=== WHAT TO WORK ON ===
From the line containing "text [150, 150, 1090, 244]" to the last line of the data, both included, transcribe each line exactly, leaving out pictures and adding nothing.

(GIVEN DATA Opens)

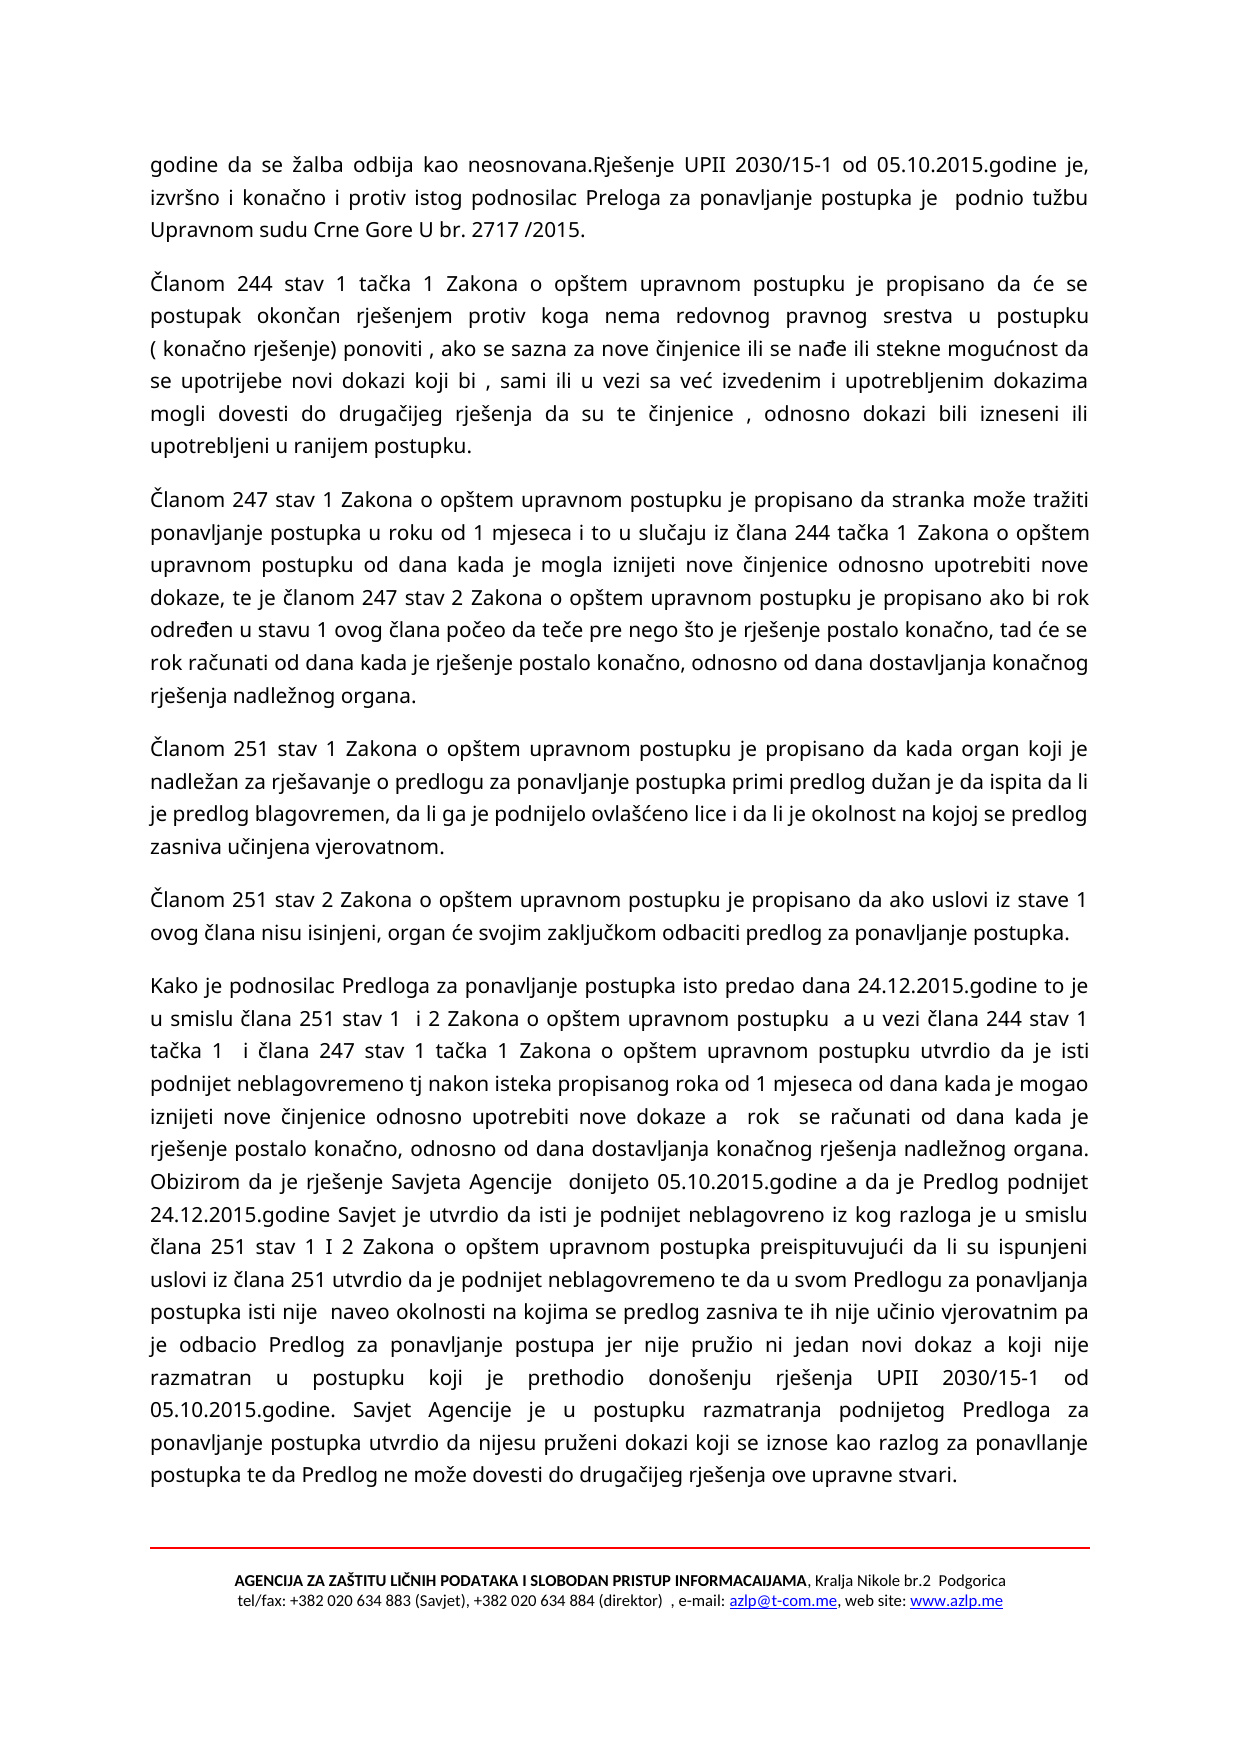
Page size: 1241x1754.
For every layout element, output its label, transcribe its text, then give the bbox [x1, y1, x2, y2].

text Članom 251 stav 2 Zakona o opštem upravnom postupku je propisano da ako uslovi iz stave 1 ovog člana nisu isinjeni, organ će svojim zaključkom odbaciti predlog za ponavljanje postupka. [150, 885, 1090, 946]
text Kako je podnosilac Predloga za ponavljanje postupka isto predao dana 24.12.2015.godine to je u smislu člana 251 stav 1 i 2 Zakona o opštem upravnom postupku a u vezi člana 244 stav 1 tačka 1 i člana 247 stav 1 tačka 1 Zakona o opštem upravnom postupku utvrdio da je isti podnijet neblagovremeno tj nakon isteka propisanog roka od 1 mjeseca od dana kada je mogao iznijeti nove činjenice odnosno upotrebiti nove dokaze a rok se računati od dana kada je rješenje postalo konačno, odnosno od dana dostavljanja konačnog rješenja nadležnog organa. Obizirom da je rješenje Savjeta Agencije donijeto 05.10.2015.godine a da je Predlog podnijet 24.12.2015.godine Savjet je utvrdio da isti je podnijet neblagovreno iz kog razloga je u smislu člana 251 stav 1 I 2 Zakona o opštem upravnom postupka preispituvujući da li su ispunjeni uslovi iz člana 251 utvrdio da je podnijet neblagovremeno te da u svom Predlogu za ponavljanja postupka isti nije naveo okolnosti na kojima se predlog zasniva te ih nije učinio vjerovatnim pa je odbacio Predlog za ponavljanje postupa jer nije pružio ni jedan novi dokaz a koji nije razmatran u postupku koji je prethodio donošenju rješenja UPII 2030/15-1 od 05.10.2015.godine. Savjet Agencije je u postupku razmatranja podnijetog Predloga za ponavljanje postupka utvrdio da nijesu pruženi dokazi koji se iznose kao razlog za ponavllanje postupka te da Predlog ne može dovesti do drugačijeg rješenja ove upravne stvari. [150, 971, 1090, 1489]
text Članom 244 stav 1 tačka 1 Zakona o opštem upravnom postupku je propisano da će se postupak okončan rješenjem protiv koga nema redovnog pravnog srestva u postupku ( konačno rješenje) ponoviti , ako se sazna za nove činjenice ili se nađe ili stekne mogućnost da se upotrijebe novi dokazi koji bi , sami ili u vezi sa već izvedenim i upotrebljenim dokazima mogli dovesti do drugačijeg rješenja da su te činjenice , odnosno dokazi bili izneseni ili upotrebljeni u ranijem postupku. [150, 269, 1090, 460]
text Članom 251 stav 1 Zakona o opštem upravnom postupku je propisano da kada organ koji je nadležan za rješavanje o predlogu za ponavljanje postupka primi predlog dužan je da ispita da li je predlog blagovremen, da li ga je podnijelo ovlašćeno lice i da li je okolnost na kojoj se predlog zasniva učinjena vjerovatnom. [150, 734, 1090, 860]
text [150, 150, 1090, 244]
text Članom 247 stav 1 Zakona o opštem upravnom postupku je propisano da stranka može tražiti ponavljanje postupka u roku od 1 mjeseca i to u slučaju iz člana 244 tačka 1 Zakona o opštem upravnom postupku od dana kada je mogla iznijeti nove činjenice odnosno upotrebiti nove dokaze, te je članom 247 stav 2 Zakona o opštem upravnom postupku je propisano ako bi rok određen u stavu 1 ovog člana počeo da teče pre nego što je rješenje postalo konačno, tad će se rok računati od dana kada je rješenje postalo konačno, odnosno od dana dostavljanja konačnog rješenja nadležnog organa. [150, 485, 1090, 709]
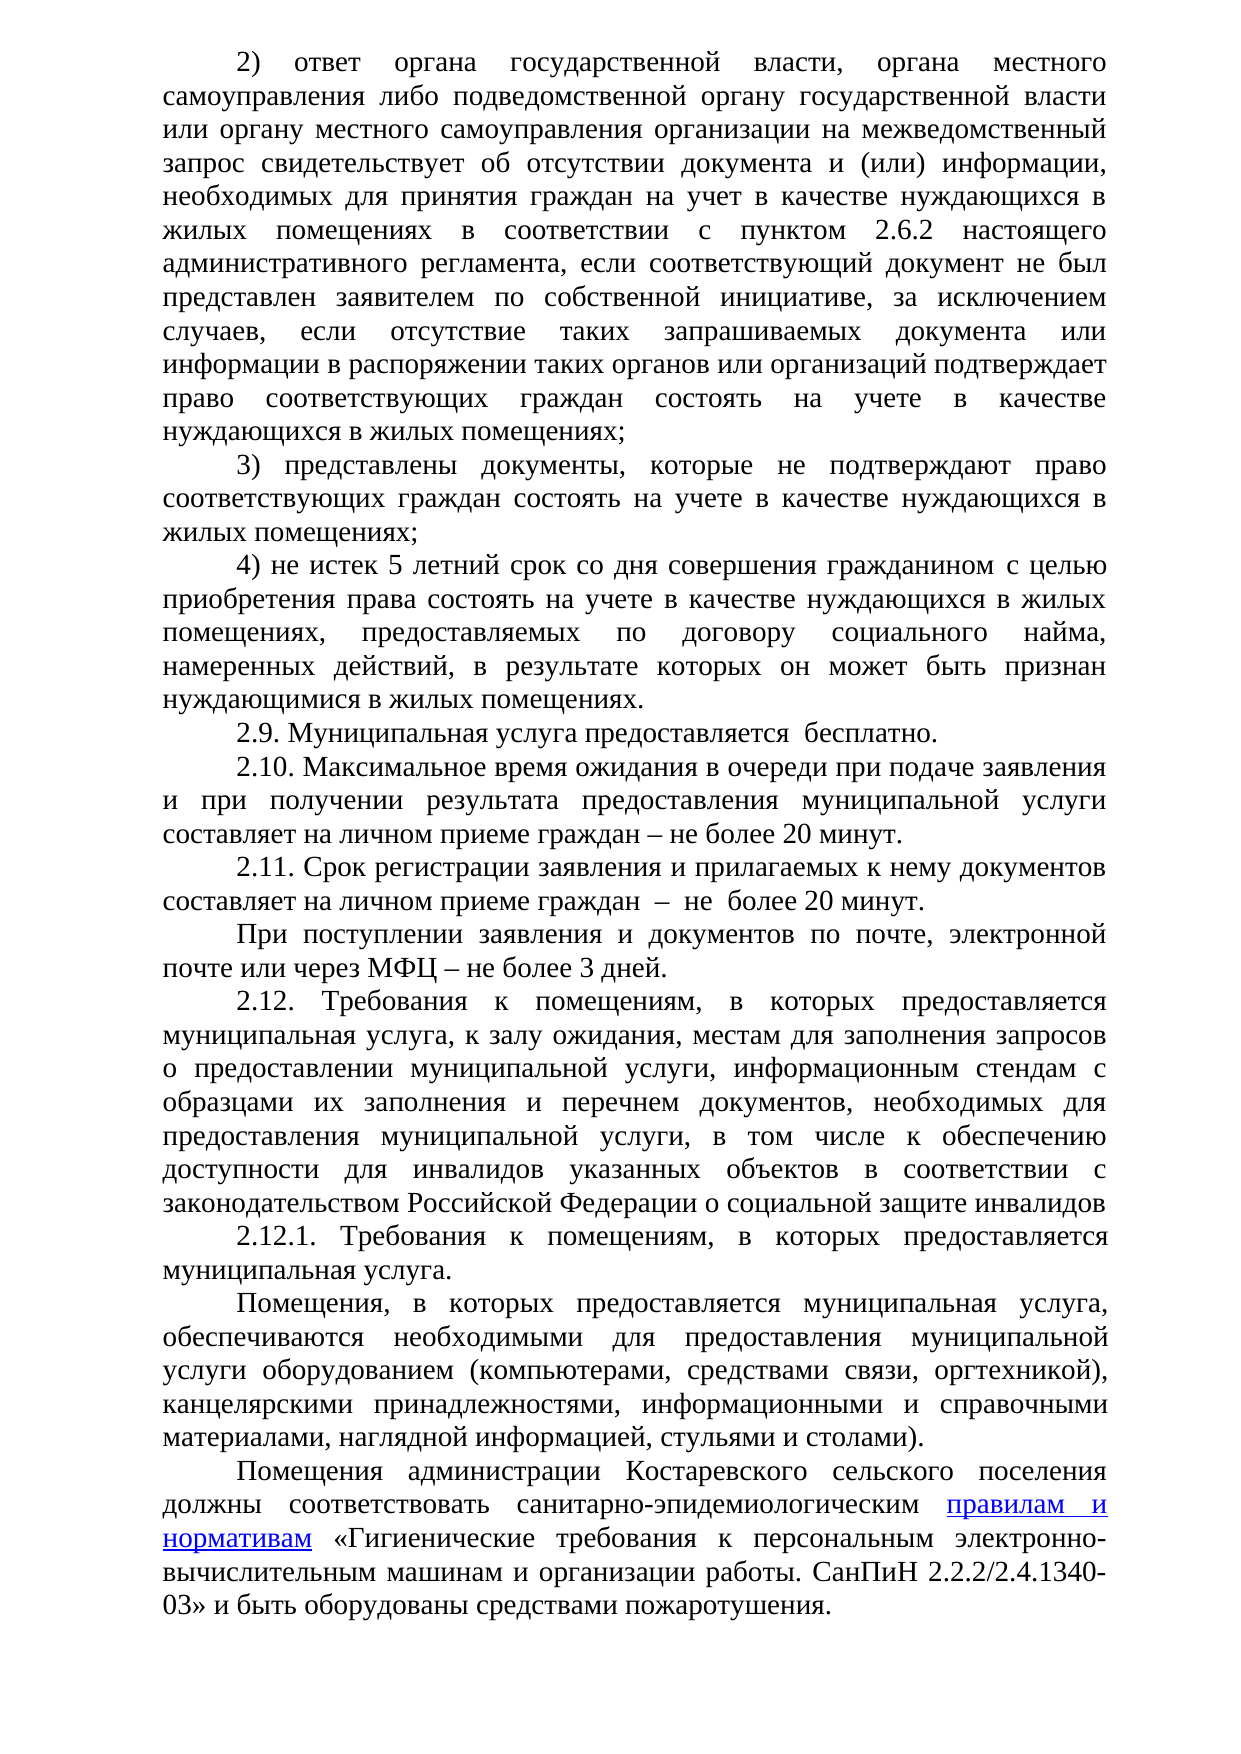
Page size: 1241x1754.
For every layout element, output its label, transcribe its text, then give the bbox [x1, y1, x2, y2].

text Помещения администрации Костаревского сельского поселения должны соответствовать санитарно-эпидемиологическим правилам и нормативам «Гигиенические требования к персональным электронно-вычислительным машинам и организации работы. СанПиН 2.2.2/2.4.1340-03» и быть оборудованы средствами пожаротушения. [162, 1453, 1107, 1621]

(GIVEN DATA Closes)

=== COMPLETED TASK ===
text [150, 150, 1090, 244]
text Članom 247 stav 1 Zakona o opštem upravnom postupku je propisano da stranka može tražiti ponavljanje postupka u roku od 1 mjeseca i to u slučaju iz člana 244 tačka 1 Zakona o opštem upravnom postupku od dana kada je mogla iznijeti nove činjenice odnosno upotrebiti nove dokaze, te je članom 247 stav 2 Zakona o opštem upravnom postupku je propisano ako bi rok određen u stavu 1 ovog člana počeo da teče pre nego što je rješenje postalo konačno, tad će se rok računati od dana kada je rješenje postalo konačno, odnosno od dana dostavljanja konačnog rješenja nadležnog organa. [150, 485, 1090, 709]
Page size: 1241x1754.
For every layout element, output its label, transcribe its text, then give the bbox [x1, y1, x2, y2].

text Помещения администрации Костаревского сельского поселения должны соответствовать санитарно-эпидемиологическим правилам и нормативам «Гигиенические требования к персональным электронно-вычислительным машинам и организации работы. СанПиН 2.2.2/2.4.1340-03» и быть оборудованы средствами пожаротушения. [162, 1453, 1107, 1621]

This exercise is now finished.